I have no idea where you got this idea.
 
StressTestInUSA,

Here is my opinion:

Once you use EAP and AP, H-1/H-4 status is lost even if you have H stamping in the passport. The underlying approval that you have till 2010 gets automatically invalidated as soon as you use EAD/AP. So you cannot re-enter with just the visa stamp on H-1/H-4 after using EAP/AP.

To re-gain the lost H status, it is not easy since you will need to stay out of USA for 1 full year before you get a new H-1B/H-4 approval again, because you will then be subject to the H-1B cap.

In other words, your status is not determined by your H visa stamp in the passport, but by the USCIS approval of your employer's H-1/H-4 petition. Also, you need to be getting pay stubs from employer (satisfy LCA conditions) without being on bench to be in valid H status.
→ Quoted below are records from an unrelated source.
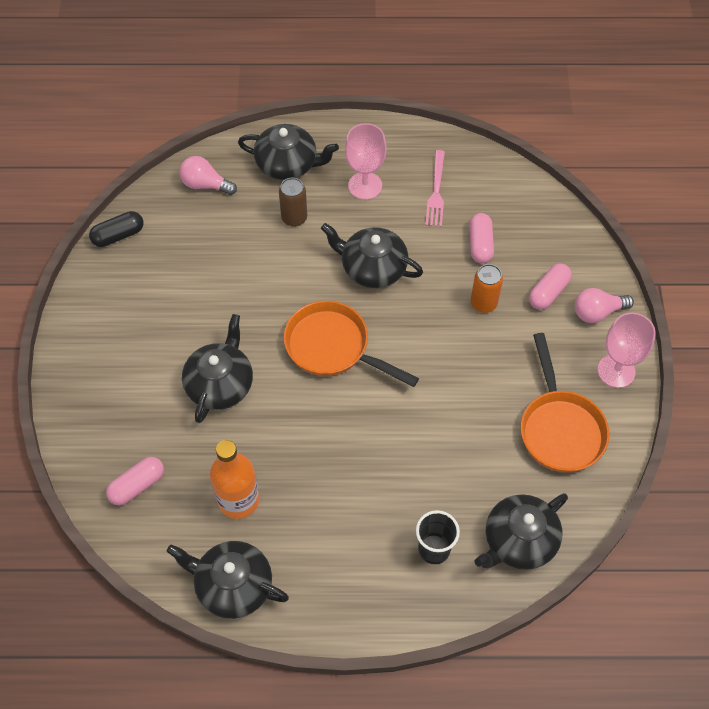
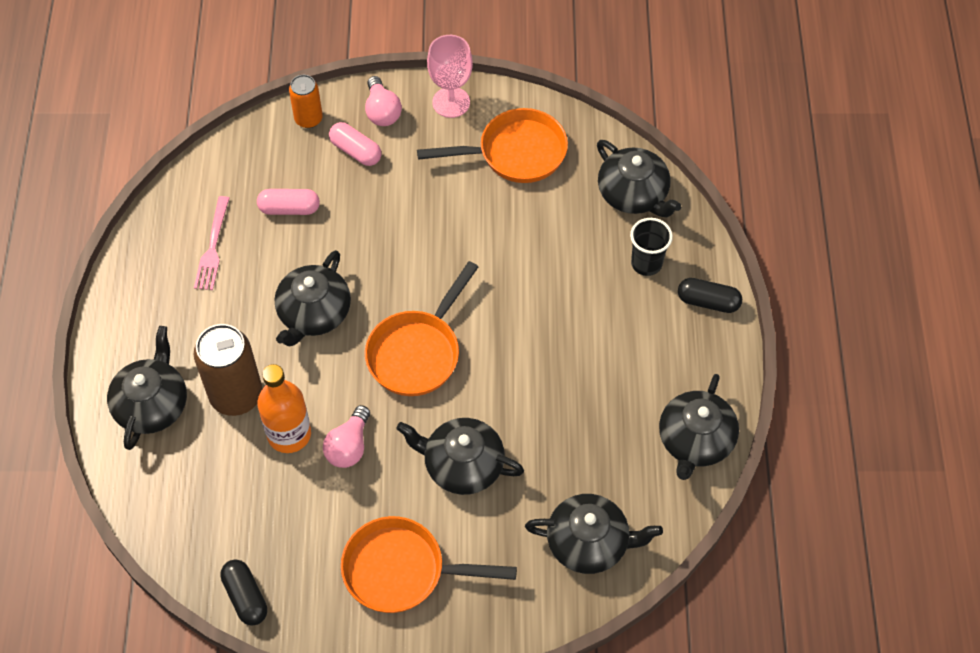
camera: 90 degrees left, 0 degrees up
(127, 340) = (402, 570): none -> orange pan
(137, 485) = (589, 542): pink capsule -> black teapot
(205, 185) = (174, 498): pink light bulb -> pink light bulb (349, 446)
(238, 500) = (602, 439): orange bottle -> orange bottle (289, 434)
(294, 218) = (236, 395): brown can -> brown can, size x1.71
(365, 186) = (195, 320): pink goblet -> none
(389, 608) = (708, 302): none -> black capsule
(436, 192) = (213, 248): pink fork -> pink fork turned 90 degrees clockwise
(483, 303) = (366, 209): orange can -> orange can (308, 119)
Where you getting this from? It is absolutely incorrect.
 
H1- B Is still valid if you use AP not the EAD. Just confirmed with my Attorney. You can use your AP to travel without loosing H1-B status.
 
StressTest

Caliber,
can you give in more details with your friends case..
was the 485 filed by his ex-employer while he was not working for them..? Did the employment verification letter say that he was 'currently employed with them' while he was working with a different company..pls clarify..

StressTest,
It was a simple mistake by the attorney. What hapened was that at the time of filing 485, the attorney produced employer letter that my friend was working for the petitioned employer. CIS has asked my friend to provide the Pay stubs from the date of the employer letter. But my friend started working for this employer 3 months later and hence did not have pay stubs for those 3 months.
 
Caliber...

why I am probing so much is..cause my attorney to screwed up with the filing. Now my case history goes like this..
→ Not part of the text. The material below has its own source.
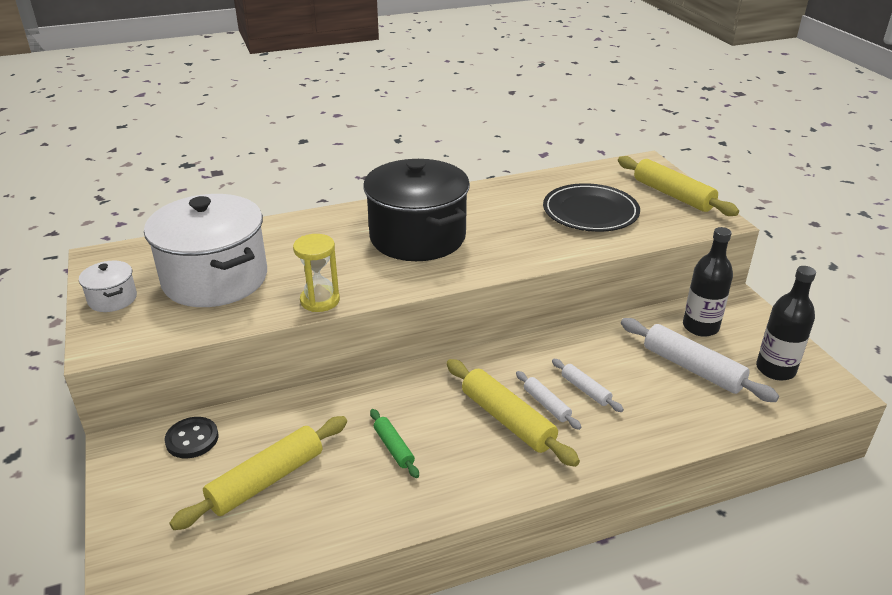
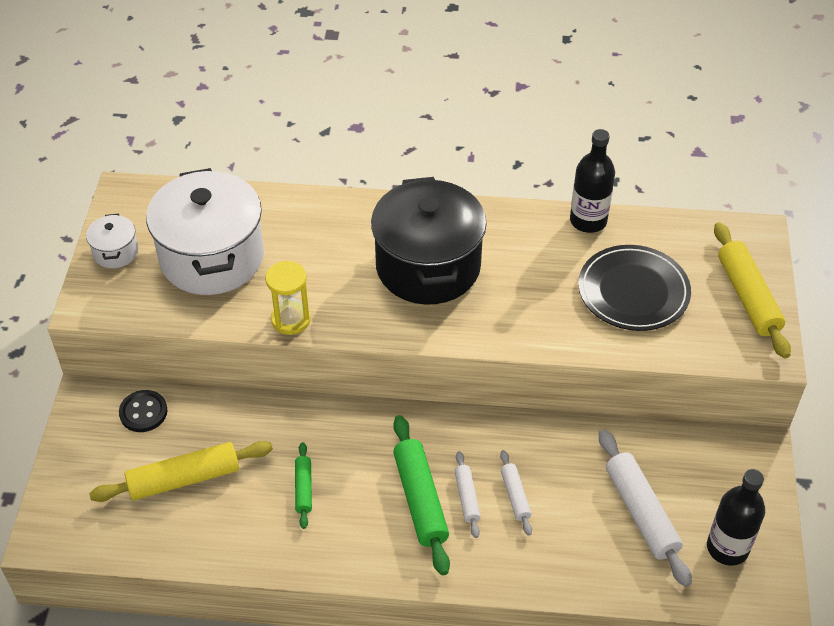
camera: 25 degrees right, 15 degrees up
(507, 420) = (420, 500): yellow rolling pin -> green rolling pin
(700, 327) = (690, 466): black bottle -> black bottle (588, 221)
1.worked for employer A,filed LC,i140 approved(PD Oct 2003/India).
2. Left employer A in Dec 2005.
3.Joined employer B in Jan 2006,left here too
4.Joined employer C in Jan 2007

when the dates became current in June went to this attorney to file 485 thru ex employer A. At that time the current employer was 'C',but I dint want to go ahead with 485 filing in June'07(went with all the paperwork etc) and wanted to change to a new employer D with plans to file in July-07.
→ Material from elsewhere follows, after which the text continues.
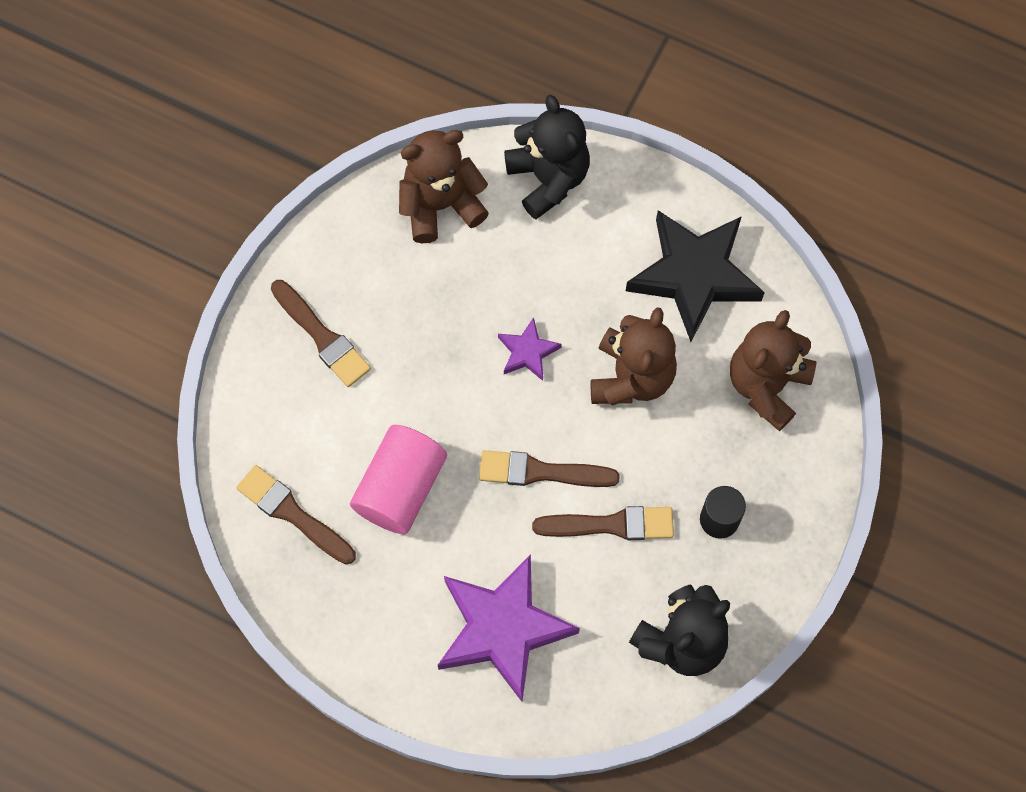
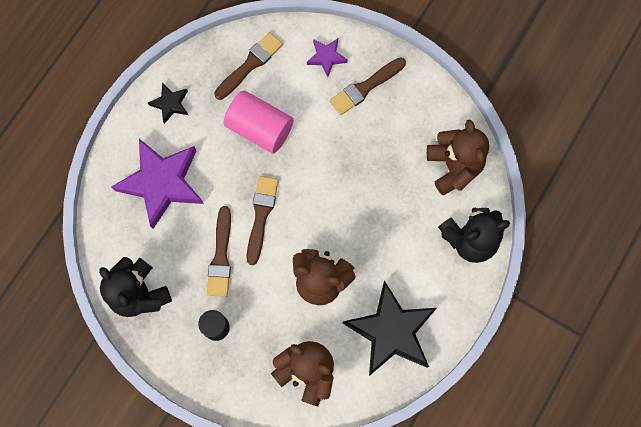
camera: 95 degrees right, 5 degrees up
(368, 632) = (170, 104): none -> black star
(527, 352) = (344, 214): purple star -> purple star (326, 57)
5.changed to new employer D in July 07...

now here the mixup comes...

the attorneys office sent in the G325A form which I had filled in June(the current/latest employer was employer C) instead of submitting the latest G325A form filled out in Aug, I gave the pay stubs for employer D and the latest employer in G235a was employer C

Somehow...I am still not clear with your friends case..when the 485 was filed,was he not not working with that employer..? did he start working with the GC sponsoring employer after 3months of 485 filing..

could u clarify more with dates etc...
 
Here is the explanation

Caliber...

Somehow...I am still not clear with your friends case..when the 485 was filed,was he not not working with that employer..? did he start working with the GC sponsoring employer after 3months of 485 filing..could u clarify more with dates etc...

The employer letter stated that he was working for them in October 2003. So USCIS asked my friend to submit paystubs from October 03. My friend's attorney might have replied with some thing even my friend do not know what was the reply. My friend has pay stubs from this employer only from Jan 2004. USCIS took this as the reason as wrong declaration that he was actually NOT working during those 3 months, but letter says, he was working and hence denied.